One of the issues in the original code was picking out elements from the full list all of the time; this becomes expensive when you do it a lot… Thus the code above will pick off the top element and recurse over the tail of the list instead, which is a much faster way.

I’d have liked to express it using `Enum.reduce` or similar, but the requirement to do sub-recursion on the tail of the original list seems to make that a bit complicated… 1 Like

Make sure a NIF call never takes more than 1ms! Otherwise use a Port instead.
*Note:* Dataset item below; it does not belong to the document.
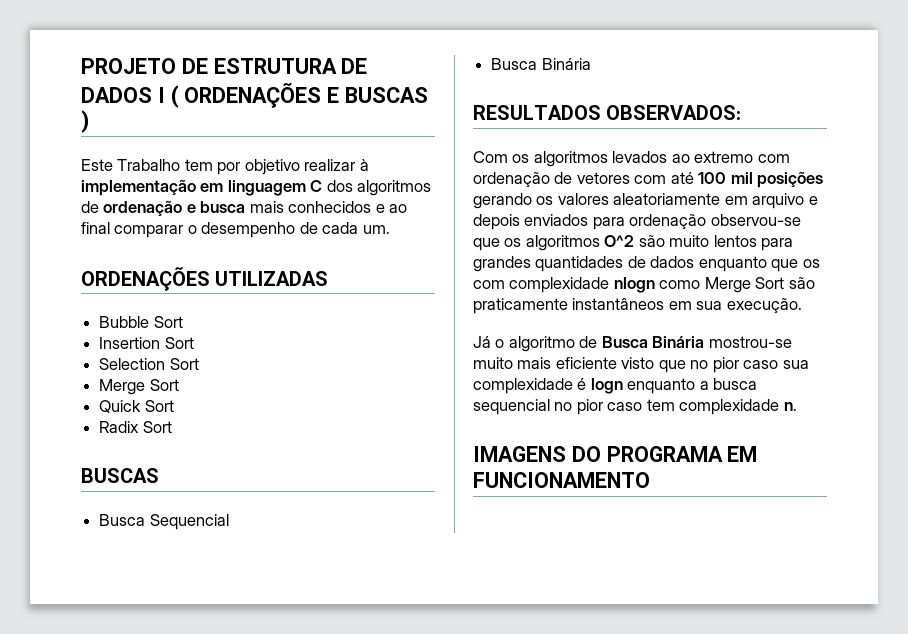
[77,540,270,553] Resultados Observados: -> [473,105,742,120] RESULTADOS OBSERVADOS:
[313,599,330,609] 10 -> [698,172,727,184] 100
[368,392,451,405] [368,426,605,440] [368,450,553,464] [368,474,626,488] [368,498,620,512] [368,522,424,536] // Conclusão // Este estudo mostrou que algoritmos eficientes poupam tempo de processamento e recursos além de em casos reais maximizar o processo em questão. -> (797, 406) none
This is great.

Using the “head” on on the current and having a subset for the second list is something i would never have thought of. Its even slightly faster than the Tuple version which was already pretty good.

Thanks for posting this. All of these examples will help me going forward. Head / tail destructuring of lists, and keeping the result in an accumulator, are two things that are very common when you need to “roll your own” recursion over lists, as opposed to using the Enum functions It’s good to play around with it, as inevitably you do run into situations where you need it.

That being said, trying the NIF experiment would also be a great learning experience I’m sure Both that, and the more generally useful Port option, are good to have in your toolbox.

1 Like

Or use dirty schedulers ;).

Which are not enabled by default, for good reason. It is better to just don’t. ^.^

1 Like

They will be on OTP 20 Is it actually stable now?! I remember there being a host of issues on initial implementation years ago (when I kept up with it… >.>), especially on Windows I think (but then again HIPE does not even work on Windows…).

Quite useful though if the issues are solved.